§ **Provided text**:
________________________

Yes I think its ok at smaller local shoots. No I dont think its ok at large official championships.


----------



## huntindoc (Feb 8, 2006)

FOBsKILL said:


> If they can memorize the ranges of 30 or more targets, even starting from a random stake... I'd say they deserved a trophy for that.
> 
> If I'm setting up a range in 102* heat(like last week here) yer darned skippy I'm shooting it, and competing. We have enough trouble in the past getting help to put on a shoot. This year has been great, I can imagine those numbers would drop substantially if we banned them from shooting & competing.
> 
> ...


Exactly! Must be a MENSA member if he can remember all of that. Heck I Can shoot a course and immediately start over and not remember which pin I used.

hd


----------



## lakertaker40 (Feb 8, 2005)

Setups! Like most posts If we had to ask the people who Put a half of a days hard work in to the setup not to shoot  You would be seting up alone I am one of the people who set up and shoot the course. At the end of the day Ill give my reward for shooting well, To a youngster and congards on a great shoot. Its just the fun and hanging out with the guys for 5-6 hrs for the setups. And we dont range targets wile setting up. 

[If it was'nt for us archers we would'nt have 3-D shoots to attend.]


----------



## Twinsfan (Aug 9, 2007)

i would say no. they helped set it up and know all the distances i dont think they should be a ble to shoot for a score.


----------



## 3-D Quest (Jan 26, 2007)

*No Problem.*

Each member present should take turns setting stakes as the group puts out the next target. And a rangefinder should be used as not to exceed each stakes max distance.​So what if you would know a couple of the distances? At least you were there to help, which is a major plus. Good help is hard to find when there isalot of hard work to be done.​If you'll watch and listen during or after a shoot, it's always the ones that never show, for one reason or another doing the complaining. My response is always to tell them we all would be glad to see you at the next work party and give us the benefit of your vast and expanded knowledge. That will usually quiet them down or get the excuse flowing.:wink:​


----------



## welder1 (Jan 25, 2008)

________________________

§ **Work request**:
For each statement, say yes or no to whether it agrees with the archery forum thread, and quote the words from the thread that settle it.
1. The lakertaker40 post says the people setting up do not range targets while setting up.
2. The Twinsfan post says those who helped set up should be able to shoot for a score.
3. The 3-D Quest post says a rangefinder should be used so each stake's maximum distance is not exceeded.

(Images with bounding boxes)
________________________

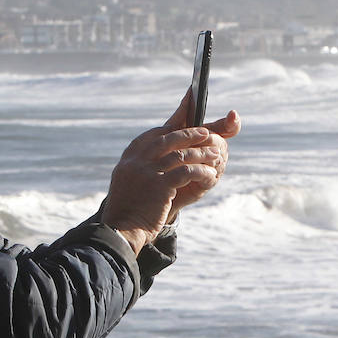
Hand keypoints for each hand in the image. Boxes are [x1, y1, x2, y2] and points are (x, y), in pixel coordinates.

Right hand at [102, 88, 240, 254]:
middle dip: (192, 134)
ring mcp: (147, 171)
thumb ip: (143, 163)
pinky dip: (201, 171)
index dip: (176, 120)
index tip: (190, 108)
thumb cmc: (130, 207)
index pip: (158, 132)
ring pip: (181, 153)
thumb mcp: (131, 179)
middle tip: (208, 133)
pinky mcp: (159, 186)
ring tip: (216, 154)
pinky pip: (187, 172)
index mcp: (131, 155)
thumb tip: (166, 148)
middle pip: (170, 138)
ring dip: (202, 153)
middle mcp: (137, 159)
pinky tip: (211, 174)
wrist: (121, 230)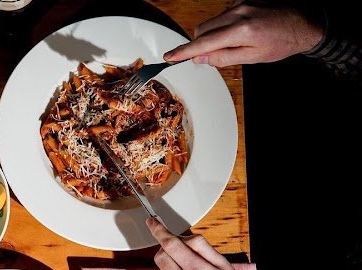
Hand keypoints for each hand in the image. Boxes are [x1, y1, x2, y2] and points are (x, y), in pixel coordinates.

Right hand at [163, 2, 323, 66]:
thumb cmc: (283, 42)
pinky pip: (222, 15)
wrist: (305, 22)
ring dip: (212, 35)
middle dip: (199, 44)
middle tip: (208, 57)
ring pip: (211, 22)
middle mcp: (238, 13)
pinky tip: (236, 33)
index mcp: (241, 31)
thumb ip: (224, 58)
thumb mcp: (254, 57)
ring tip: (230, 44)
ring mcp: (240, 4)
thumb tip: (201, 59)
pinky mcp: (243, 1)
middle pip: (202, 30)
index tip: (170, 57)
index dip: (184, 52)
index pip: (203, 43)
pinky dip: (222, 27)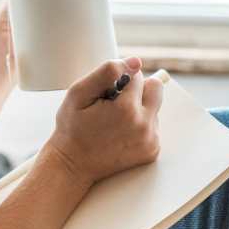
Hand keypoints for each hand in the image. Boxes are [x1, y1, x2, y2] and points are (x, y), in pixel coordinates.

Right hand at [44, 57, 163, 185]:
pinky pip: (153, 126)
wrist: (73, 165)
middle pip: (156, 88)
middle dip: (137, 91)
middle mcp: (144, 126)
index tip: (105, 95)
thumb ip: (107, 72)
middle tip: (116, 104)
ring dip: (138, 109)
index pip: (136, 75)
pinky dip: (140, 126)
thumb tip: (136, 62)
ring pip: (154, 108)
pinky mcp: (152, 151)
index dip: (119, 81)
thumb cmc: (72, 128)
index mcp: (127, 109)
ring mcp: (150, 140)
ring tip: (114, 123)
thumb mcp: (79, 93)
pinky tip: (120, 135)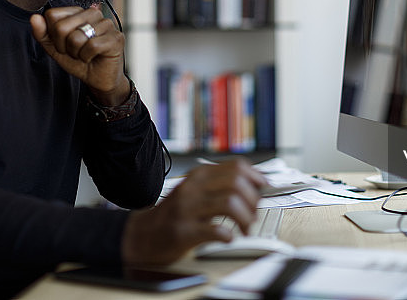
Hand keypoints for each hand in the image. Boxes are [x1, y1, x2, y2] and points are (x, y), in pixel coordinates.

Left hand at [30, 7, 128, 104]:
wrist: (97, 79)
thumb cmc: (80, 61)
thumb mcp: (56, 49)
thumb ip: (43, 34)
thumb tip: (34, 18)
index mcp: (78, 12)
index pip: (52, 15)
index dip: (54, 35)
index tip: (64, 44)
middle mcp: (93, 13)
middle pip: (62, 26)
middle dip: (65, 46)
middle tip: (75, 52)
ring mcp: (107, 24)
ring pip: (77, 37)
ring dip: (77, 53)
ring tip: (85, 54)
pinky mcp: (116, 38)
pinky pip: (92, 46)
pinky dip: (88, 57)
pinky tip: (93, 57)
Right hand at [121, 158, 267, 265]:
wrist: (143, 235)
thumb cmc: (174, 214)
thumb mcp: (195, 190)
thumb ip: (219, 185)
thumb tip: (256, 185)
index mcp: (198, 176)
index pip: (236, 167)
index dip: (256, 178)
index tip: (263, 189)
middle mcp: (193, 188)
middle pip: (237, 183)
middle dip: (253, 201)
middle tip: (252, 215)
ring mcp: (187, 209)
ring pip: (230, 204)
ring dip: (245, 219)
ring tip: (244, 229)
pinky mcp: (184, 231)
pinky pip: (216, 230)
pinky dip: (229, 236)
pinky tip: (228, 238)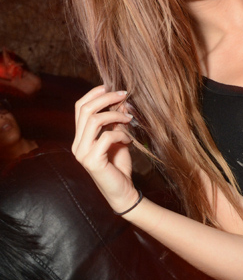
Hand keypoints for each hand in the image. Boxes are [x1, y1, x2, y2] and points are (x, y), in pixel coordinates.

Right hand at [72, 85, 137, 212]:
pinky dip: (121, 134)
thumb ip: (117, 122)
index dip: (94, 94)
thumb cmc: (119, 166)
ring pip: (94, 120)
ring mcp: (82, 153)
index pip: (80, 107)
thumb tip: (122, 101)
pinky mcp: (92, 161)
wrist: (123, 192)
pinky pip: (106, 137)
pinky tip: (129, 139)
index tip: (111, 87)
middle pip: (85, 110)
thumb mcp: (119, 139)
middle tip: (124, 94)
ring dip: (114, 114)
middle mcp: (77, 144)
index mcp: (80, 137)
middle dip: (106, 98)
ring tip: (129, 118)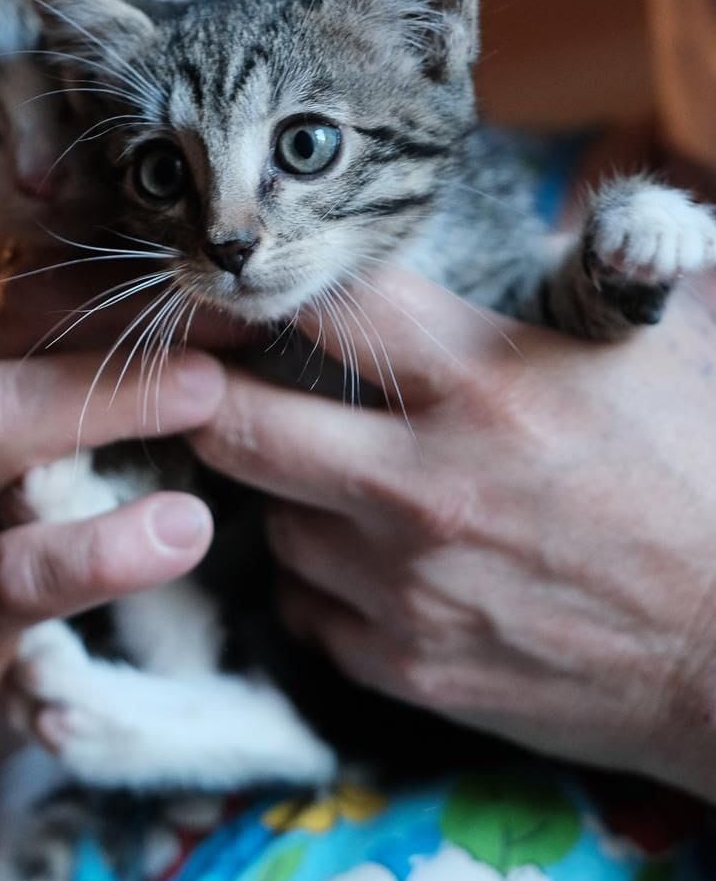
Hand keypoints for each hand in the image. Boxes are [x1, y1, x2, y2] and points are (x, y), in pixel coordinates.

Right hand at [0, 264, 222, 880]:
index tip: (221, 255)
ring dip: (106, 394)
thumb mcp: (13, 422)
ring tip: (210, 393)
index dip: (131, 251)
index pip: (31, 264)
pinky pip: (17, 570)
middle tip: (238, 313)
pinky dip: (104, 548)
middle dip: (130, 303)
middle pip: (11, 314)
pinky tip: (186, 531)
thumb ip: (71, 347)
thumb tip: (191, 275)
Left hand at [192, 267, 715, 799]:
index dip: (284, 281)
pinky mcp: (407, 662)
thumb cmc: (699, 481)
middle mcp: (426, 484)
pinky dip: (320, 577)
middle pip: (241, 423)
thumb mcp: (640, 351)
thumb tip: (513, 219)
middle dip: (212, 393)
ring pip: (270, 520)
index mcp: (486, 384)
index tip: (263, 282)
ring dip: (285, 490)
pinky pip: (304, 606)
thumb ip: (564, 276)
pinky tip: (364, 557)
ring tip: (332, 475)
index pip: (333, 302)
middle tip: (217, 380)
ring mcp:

________________________

§ **Exercise response**:
1. Yes: "And we dont range targets wile setting up."
2. No: "i dont think they should be a ble to shoot for a score."
3. Yes: "And a rangefinder should be used as not to exceed each stakes max distance."